Le Rapport mondial sur la cocaïne élaboré par CRIMJUST et présenté lors de la CND en mars 2023 constitue une source inestimable d’informations sur le marché mondial de la cocaïne, notamment sur les tendances en matière d’itinéraires et de modalités de trafic, les acteurs criminels, la production de cocaïne, les produits associés et sa relation avec d’autres drogues. Le 19 avril 2023, CRIMJUST a fourni une présentation personnalisée du Rapport mondial sur la cocaïne au “Red de Fiscales Antidroga de AIAMP”, un réseau de procureurs ibéro-américains créé en 2014.

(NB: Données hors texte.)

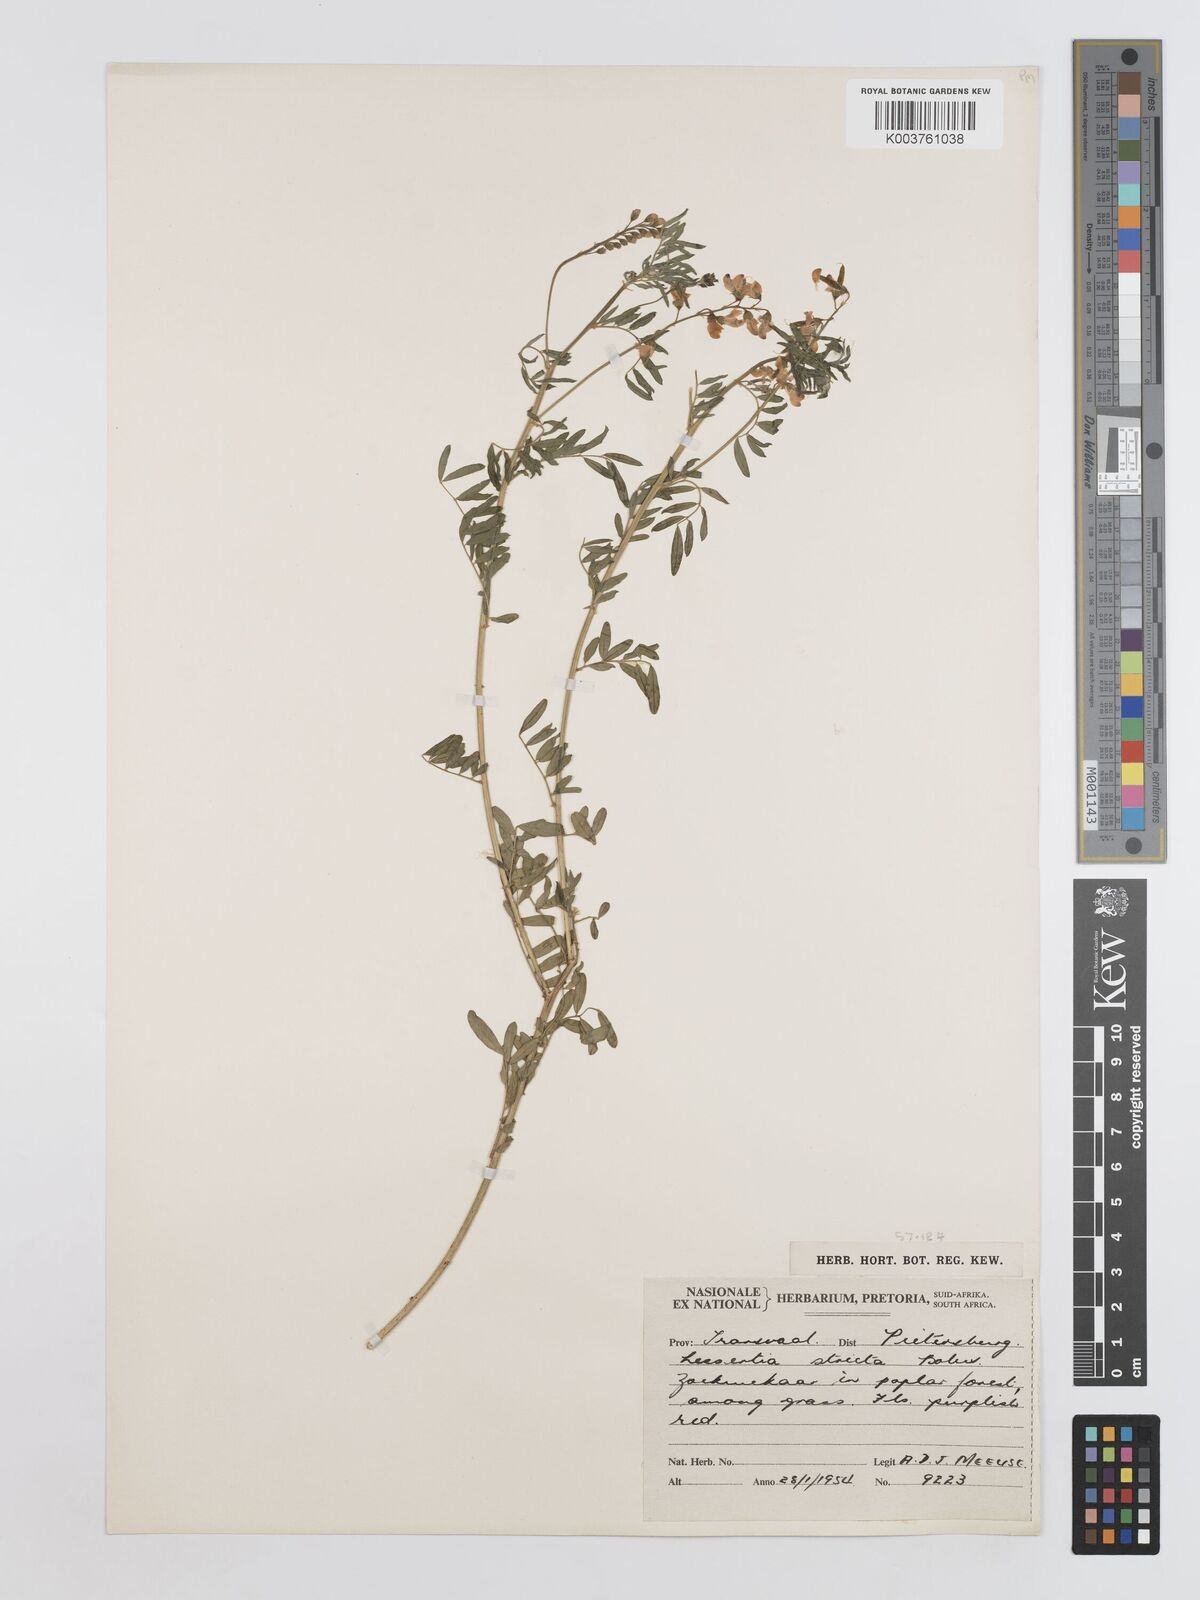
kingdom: Plantae
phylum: Tracheophyta
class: Magnoliopsida
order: Fabales
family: Fabaceae
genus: Lessertia
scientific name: Lessertia stricta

Mme Chloe Carpentrier, chef de la section de recherche sur les drogues à l’ONUDC, a donné un aperçu des aspects mondiaux du rapport. Elle a souligné que plus de 20 représentants de différents pays et organisations internationales ont été interviewés et que des données ont été collectées dans les pays d’origine, de transit et de destination. Mme Carpentier a passé en revue les principales conclusions du rapport. L’offre de cocaïne a augmenté et la demande semble réagir en conséquence, mais de manière plus progressive. L’Europe est devenue une destination principale pour la cocaïne, et certaines régions d’Europe de l’Ouest ont développé de nouvelles pratiques de consommation telles que le crack. Les données sur les groupes criminels impliqués dans ce marché ont mis en évidence une concurrence intense entre eux ainsi qu’une augmentation du nombre de prestataires de services afin de limiter leur risque et leur visibilité. De nouveaux itinéraires et nœuds ont été détectés, en particulier l’itinéraire du cône sud, qui part du Pérou ou de la Bolivie, passe par le Paraguay et sort par l’Argentine ou l’Uruguay. Avec le développement de ces nouveaux itinéraires et le niveau élevé du produit dans les pays d’origine, une croissance substantielle du marché semble très probable, en particulier s’il s’étend à des régions jusqu’ici épargnées, telles que l’Afrique et l’Asie.
M. Antoine Vella, chargé de recherche au sein de la section de recherche sur les drogues de l’ONUDC, a évoqué deux conclusions spécifiques : le marché de la cocaïne est en plein essor, avec des niveaux de culture, de saisie et de consommation plus élevés que jamais ; et le marché mondial de la cocaïne est très localisé, les trois quarts des consommateurs de cocaïne se trouvant sur ses deux principaux marchés (Amériques et Europe), qui représentent également 90 % des saisies alors qu’ils ne représentent qu’un cinquième de la population mondiale. M. Vella a conclu en soulignant que les données montrent le potentiel de croissance significative du marché mondial de la cocaïne, non seulement en termes de production et d’offre, mais aussi en termes de demande inexploitée dans de nouvelles régions, dont certaines pourraient être des pays de transit actuels.
M. Luis Toledo, du Centre chilien pour la sécurité publique et le crime organisé, a souligné trois points : l’ensemble du marché mondial de la cocaïne est approvisionné par trois pays d’Amérique du Sud ; la croissance de la violence le long des frontières (en particulier dans les villes frontalières) et l’arrivée de nouvelles organisations criminelles qui ont modifié les structures de pouvoir et les habitudes opérationnelles. Ces nouvelles relations criminelles entre groupes européens et sud-américains ont conduit à la pratique d’échanger des drogues de synthèse contre de la cocaïne, ce qui a augmenté le nombre de drogues de synthèse sur le marché sud-américain. De plus, des quantités record de précurseurs chimiques ont été saisies en Amérique du Sud cette année, et certains pays producteurs de coca (en particulier le Pérou et la Bolivie) n’ont pas encore mis en place une législation qui permette de contrôler efficacement ces produits chimiques.
M. Antonio Valverde, responsable de la prévention de la criminalité et de la justice pénale au sein de la Direction générale de la gestion des frontières, a remercié l’Union européenne pour son soutien continu au projet CRIMJUST par l’intermédiaire du Programme mondial sur les flux illicites. Il a souligné que c’est grâce à des réseaux comme RFAI que des données précises sont disponibles dans le rapport pour évaluer les itinéraires et les saisies et pour élaborer des politiques fondées sur des faits. CRIMJUST utilisera ce rapport pour aider les acteurs de la justice pénale à développer de nouvelles stratégies pour démanteler et perturber les réseaux criminels, ainsi que pour renforcer la collaboration entre les praticiens de la justice pénale afin de cimenter une plus forte coopération transrégionale.